No meio da leitura, Harari alivia um pouco a angústia do leitor ao dizer que, se estiver impotente e confuso com o mundo que está sendo esmiuçado, então está no caminho certo: ninguém é capaz de processar toda a informação contida no livro até aqui. Mas ele alerta para não ser vítima da propaganda e desinformação, assumindo, em seus argumentos, a postura da “necessidade de uma comunidade global para a solução dos problemas globais”. E continua a instigar o leitor, tratando racionalidade e individualidade como mitos, e faz questão de realçar nossa ignorância, pois sabemos menos do que realmente achamos que sabemos.
O interessado crítico deverá ler o livro a fundo, especialmente o capítulo 16, que afirma que nosso senso de justiça está desatualizado. Assim, como todo o resto, o senso de justiça tem antigas raízes evolutivas. O autor continuará suas estocadas, ao afirmar que não somos mais capazes de compreender os grandes problemas do mundo nem as estratégias para lidar com eles em escala global.
Apesar de aceitar a pós-verdade como marca da atualidade, Harari afirma que algumas fake news duram para sempre, ou são determinantes, em alguns casos, para o estabelecimento do poder. Usa exemplos fortes e atuais, como os de Trump e Putin, mas ressalta que o homem sempre foi dependente de criar ficções e acreditar nelas. É um capítulo sobre história e traz questões de cunho religioso: as crenças nada mais são do que fake news eternas. O ato de repetir algo à exaustão para fazer sua propaganda é antigo; repetir uma mentira apenas muda o objeto. É difícil separar a realidade da ficção. É um capítulo recheado de muitos exemplos, atuais e históricos. O próprio autor alerta que crentes fundamentalistas poderão não tolerar suas considerações. Em um momento, compara a Bíblia com Harry Potter para tratar de mitologias inteligentemente construídas.

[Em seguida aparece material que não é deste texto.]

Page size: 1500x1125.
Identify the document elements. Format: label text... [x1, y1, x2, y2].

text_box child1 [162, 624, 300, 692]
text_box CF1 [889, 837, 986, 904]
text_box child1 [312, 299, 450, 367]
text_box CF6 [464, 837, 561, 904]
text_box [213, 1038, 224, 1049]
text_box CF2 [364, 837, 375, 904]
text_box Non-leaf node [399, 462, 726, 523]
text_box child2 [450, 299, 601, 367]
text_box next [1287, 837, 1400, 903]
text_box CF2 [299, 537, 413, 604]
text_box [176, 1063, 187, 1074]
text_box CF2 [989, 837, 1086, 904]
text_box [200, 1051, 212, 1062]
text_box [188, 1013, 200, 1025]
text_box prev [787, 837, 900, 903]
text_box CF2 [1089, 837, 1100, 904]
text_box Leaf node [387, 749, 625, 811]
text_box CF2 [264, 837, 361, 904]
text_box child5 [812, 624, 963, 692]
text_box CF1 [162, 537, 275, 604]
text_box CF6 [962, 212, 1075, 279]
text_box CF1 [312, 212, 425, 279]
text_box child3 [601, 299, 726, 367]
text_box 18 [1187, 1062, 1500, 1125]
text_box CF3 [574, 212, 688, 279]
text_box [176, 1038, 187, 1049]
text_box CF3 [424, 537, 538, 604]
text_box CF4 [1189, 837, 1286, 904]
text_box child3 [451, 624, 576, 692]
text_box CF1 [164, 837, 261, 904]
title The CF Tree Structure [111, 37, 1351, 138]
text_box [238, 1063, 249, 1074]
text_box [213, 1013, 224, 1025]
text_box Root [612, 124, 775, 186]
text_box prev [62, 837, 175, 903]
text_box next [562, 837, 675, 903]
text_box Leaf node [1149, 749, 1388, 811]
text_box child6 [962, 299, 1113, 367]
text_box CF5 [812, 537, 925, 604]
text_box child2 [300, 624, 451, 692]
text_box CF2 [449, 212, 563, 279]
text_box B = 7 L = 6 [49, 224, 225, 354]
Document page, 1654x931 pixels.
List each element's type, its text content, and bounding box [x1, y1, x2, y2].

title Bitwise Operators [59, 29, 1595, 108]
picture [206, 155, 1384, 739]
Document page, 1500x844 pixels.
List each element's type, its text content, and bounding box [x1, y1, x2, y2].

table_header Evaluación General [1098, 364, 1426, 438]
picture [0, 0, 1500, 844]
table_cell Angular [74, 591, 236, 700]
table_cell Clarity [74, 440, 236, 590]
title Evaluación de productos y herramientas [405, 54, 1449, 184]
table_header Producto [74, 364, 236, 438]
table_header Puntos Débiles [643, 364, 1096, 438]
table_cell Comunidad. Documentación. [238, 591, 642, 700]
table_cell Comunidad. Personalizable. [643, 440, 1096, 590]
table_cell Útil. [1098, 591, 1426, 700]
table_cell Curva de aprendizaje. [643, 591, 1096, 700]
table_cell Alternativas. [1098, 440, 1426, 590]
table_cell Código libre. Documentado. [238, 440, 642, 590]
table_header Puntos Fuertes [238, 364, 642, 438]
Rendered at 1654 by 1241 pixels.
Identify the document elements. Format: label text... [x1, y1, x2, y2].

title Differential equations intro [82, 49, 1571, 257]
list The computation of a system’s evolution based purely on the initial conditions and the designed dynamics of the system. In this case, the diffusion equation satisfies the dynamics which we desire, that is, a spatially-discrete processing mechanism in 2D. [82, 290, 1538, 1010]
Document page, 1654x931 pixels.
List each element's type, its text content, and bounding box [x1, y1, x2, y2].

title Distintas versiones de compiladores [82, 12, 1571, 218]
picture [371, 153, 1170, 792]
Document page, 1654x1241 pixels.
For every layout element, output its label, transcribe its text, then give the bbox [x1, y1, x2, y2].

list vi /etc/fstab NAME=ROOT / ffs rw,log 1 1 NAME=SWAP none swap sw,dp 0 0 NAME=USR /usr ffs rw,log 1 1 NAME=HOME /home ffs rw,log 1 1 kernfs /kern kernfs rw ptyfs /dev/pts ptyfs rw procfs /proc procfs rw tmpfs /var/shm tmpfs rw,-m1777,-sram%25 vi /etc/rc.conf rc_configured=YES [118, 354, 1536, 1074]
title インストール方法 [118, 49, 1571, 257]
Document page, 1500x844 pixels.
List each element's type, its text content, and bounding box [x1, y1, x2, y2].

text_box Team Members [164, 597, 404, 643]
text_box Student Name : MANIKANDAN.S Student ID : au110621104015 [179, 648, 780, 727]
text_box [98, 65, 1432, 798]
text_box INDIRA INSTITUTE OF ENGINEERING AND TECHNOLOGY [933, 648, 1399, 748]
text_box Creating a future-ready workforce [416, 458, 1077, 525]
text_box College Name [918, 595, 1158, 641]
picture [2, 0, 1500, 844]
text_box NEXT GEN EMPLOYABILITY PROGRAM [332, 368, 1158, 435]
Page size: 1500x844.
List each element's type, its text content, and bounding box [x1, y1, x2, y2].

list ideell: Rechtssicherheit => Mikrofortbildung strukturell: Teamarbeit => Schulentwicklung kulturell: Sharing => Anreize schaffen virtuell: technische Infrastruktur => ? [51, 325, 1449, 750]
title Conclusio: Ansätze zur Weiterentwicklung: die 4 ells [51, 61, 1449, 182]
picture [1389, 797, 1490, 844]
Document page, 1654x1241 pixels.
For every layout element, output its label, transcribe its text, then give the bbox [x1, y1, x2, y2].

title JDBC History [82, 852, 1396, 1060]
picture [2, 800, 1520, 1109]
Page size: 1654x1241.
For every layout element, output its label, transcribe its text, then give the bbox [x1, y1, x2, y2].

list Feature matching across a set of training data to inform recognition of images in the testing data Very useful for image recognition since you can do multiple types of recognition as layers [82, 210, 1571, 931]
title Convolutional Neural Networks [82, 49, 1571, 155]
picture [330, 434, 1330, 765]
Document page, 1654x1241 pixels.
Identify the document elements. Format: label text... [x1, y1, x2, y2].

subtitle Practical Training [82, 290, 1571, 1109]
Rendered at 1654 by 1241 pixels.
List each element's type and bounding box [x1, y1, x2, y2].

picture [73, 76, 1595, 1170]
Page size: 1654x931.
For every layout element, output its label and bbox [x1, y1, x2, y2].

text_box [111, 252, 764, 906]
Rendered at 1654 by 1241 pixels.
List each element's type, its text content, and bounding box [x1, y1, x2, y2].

A ciência é apresentada de forma crítica ao longo do livro. Harari cita, por exemplo, que a ciência tem problemas para perscrutar a mente por faltar ferramentas e instrumentos adequados. Mas também recomenda que, se um fato é considerado importante, que se busque a literatura científica sobre ele. Já na p. 273, algo muito caro aos divulgadores de ciência é questionado: “cientistas esperam poder dissipar concepções equivocadas com educação científica, impressão equivocada de como humanos pensam; a maioria das pessoas não gosta de dados demais e não gosta de se sentir um idiota”. Sua conclusão desse capítulo é perturbadora: um bom filme de ficção científica vale muito mais do que um artigo na Science ou na Nature.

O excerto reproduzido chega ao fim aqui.